Il se leva. Meg, deux marins en armes qui se tenaient dans l’embrasure et l’homme qui avait été déjà contrôlé se figèrent. On eut dit un spectacle de mime. Tyacke se retourna très lentement.

— Quel est votre nom, monsieur ?

Mais le jeune officier était incapable de parler. Les yeux rivés sur les terribles blessures de Tyacke, il était tétanisé. Il finit par murmurer dans un filet de voix :

— Laroche, co… commandant.

— Et de quel bâtiment ?

— L’Indomptable, commandant.

— Dans ce cas, nous nous reverrons demain, monsieur.
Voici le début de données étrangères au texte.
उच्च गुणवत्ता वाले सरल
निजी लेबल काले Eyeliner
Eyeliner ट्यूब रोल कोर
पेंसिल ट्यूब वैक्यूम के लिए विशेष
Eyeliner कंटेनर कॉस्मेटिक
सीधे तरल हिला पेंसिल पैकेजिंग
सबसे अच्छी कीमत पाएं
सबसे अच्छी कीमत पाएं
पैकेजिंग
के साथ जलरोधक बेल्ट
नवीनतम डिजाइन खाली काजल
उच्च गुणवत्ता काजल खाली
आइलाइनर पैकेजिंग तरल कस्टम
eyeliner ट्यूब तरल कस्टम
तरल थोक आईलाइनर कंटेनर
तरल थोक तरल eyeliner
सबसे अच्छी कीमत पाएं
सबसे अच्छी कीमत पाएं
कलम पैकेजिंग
Je suis le capitaine de vaisseau James Tyacke.

Et il se retrouva tout seul dans la salle.

Meg arriva, avec entre les mains une soupière fumante enveloppée dans un torchon.
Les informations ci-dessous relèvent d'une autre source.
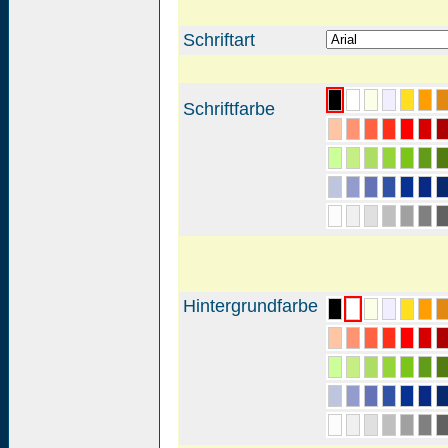
Schriftart
Schriftfarbe
Hintergrundfarbe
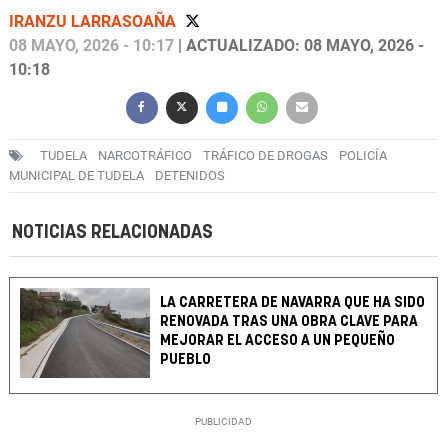
IRANZU LARRASOAÑA
08 MAYO, 2026 - 10:17
| ACTUALIZADO: 08 MAYO, 2026 -
10:18
TUDELA
NARCOTRÁFICO
TRÁFICO DE DROGAS
POLICÍA
MUNICIPAL DE TUDELA
DETENIDOS
NOTICIAS RELACIONADAS
LA CARRETERA DE NAVARRA QUE HA SIDO
RENOVADA TRAS UNA OBRA CLAVE PARA
MEJORAR EL ACCESO A UN PEQUEÑO
PUEBLO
— Je suis vraiment désolée, m’sieur.

Tyacke se pencha pour lui prendre le bras.

— Mais non, ce n’est rien. Il faut un commencement à tout.

Demain, il serait à bord d’un nouveau vaisseau. Il resta songeur. L’Indomptable. Mon bâtiment.

Puis il se souvint de Bolitho, et cette pensée le calma.

Ils seront bien plus inquiets que vous.

Meg le laissa prendre son souper, mais resta tout de même à la porte. Elle se demandait ce qui lui était arrivé, si un homme d’aussi belle allure parviendrait jamais à s’y faire.

Elle referma doucement la porte. Longtemps après son départ, elle pensait encore à lui.